Exercises For Wakeboarding

A few exercises to activate those water sports muscles in preparation for the summer season.

Wakeboarding and surfing as well are dynamic sports that require your body to fire multiple muscle groups at all times. Legs, core, back, and arms are all in use when riding. So why not practice exercises that mimic muscle group multi-use?

This list of exercises will help strengthen the tiny muscles around your major joints such as knees and shoulders. These are the most vulnerable spots for a wakeboarder. Lack of strength and endurance around these joints can lead to big damages.

Teaching these smaller muscles to find stability while larger muscle groups such as the back and legs are in use.

  • Walk-Outs: start standing and while keeping your legs straight, walk both hands out and back from the plank position. Do this as a warm up and add push-ups later in the set. Do 3 sets of 10 at light intensity, add push-ups and do 3 more sets
  • Thread the needle: From the elbows plank position, bring one arm at a time, under the body as far as it can reach and back out until it points straight up in the air. Do 3 sets of 20 alternating arms
  • Shoulder Taps: From the upright push-up position and feet spread slightly, alternate bringing one hand up and reaching around the alternate shoulder. Do 3 sets of 20 alternating arms
  • Grab the bosu ball and do 3 rounds of 20 body weight squats. The bosu ball forces your knees and hips to find stability while tracking. This will help protect you from awkward landings and transfer the impact safely through the legs.
  • On the Bosu ball, do 3 sets of 10 standing lunges with your front foot on the center of the ball.
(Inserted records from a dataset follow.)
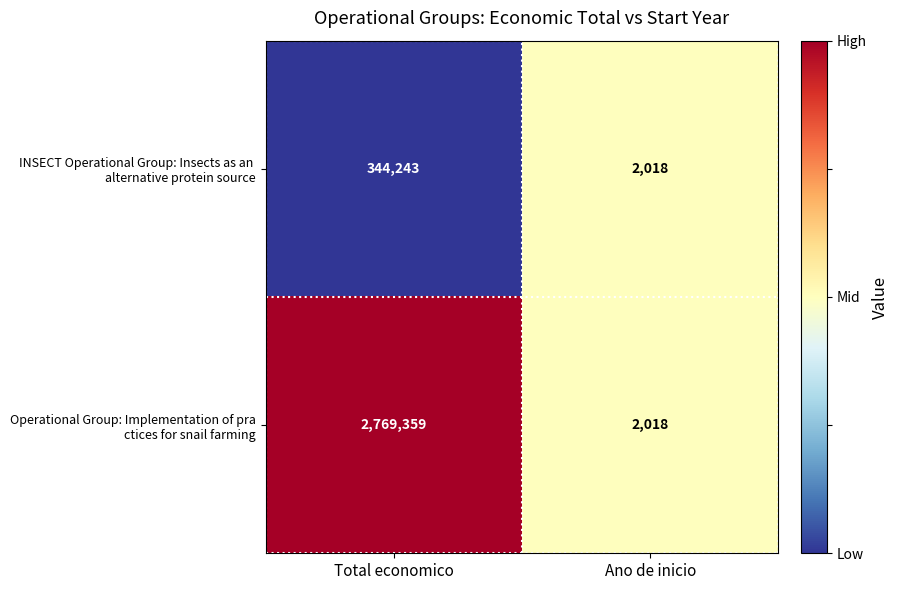

At which category is the sum across all series the highest?

Total economico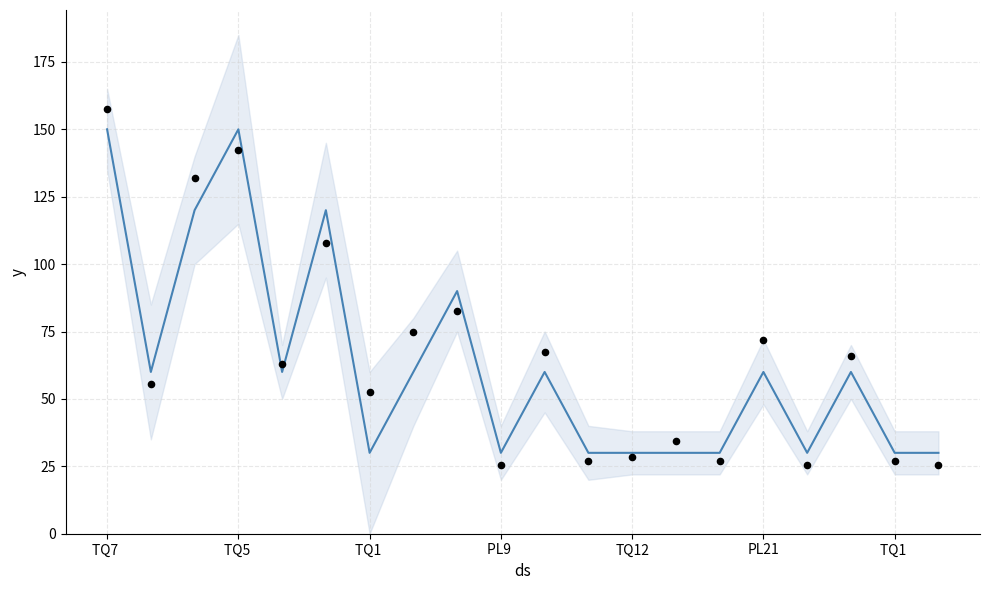

Is the value of y at 18 greater than the value of observations at 11?

Yes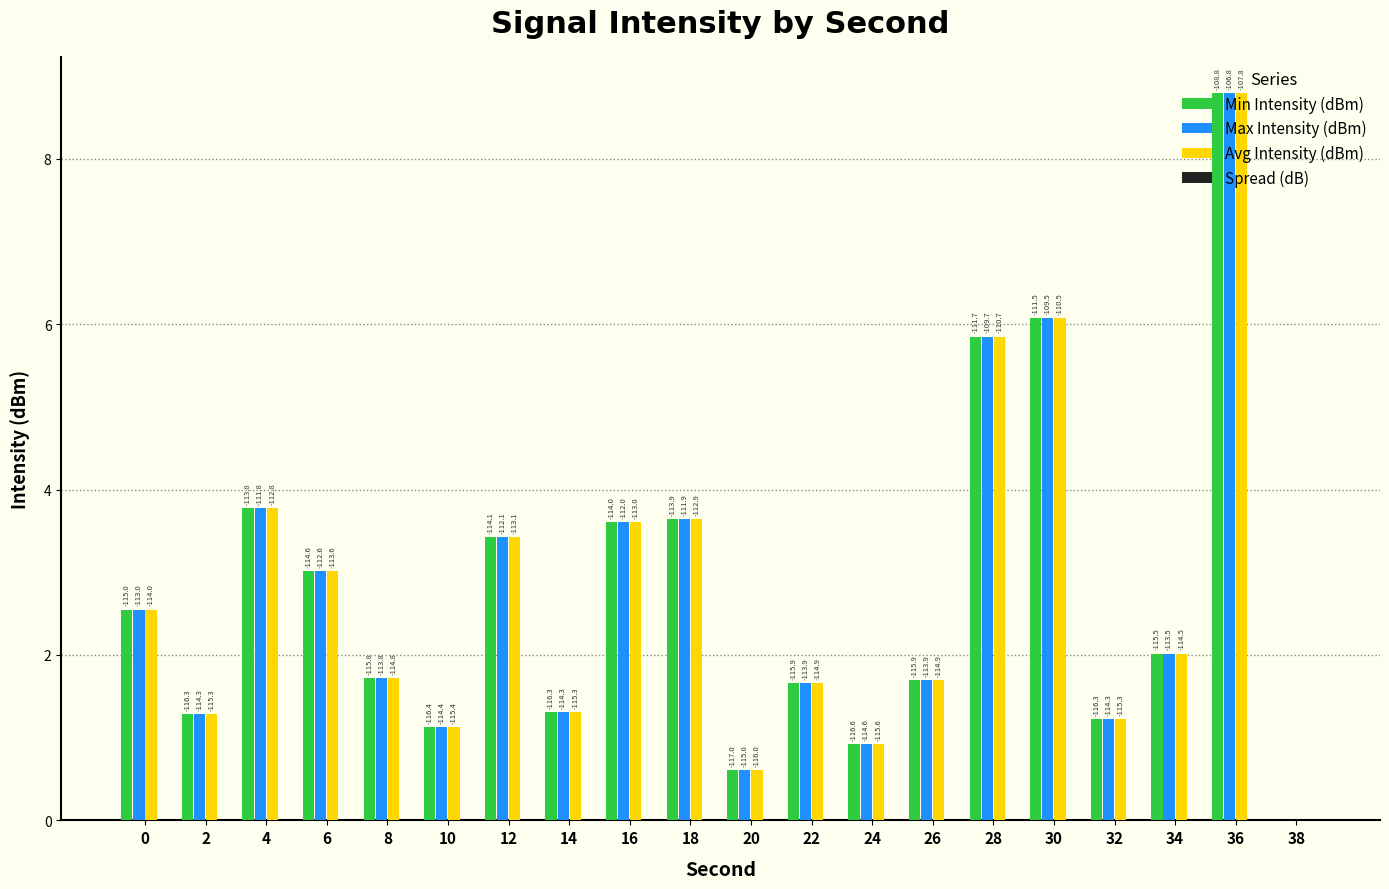

What is the sum of the Avg Intensity (dBm) values at 26 and 20?

2.3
This requires even more stability in the knee and will strengthen the muscles around the tendons.

Wakeboarding is a dangerous and extreme sport and you must do what you can to protect your body. Even for the best riders in the world, many have 1 or 2 rebuilt tendons.

Many aspiring pros become injured due to lack of precautionary conditioning. Then during the recovery stage, these riders learn to train their body specifically for their sport and can come back stronger and become better riders than ever before.

With the right effort spent in daily exercise routine, you can help protect your body from unwanted injury!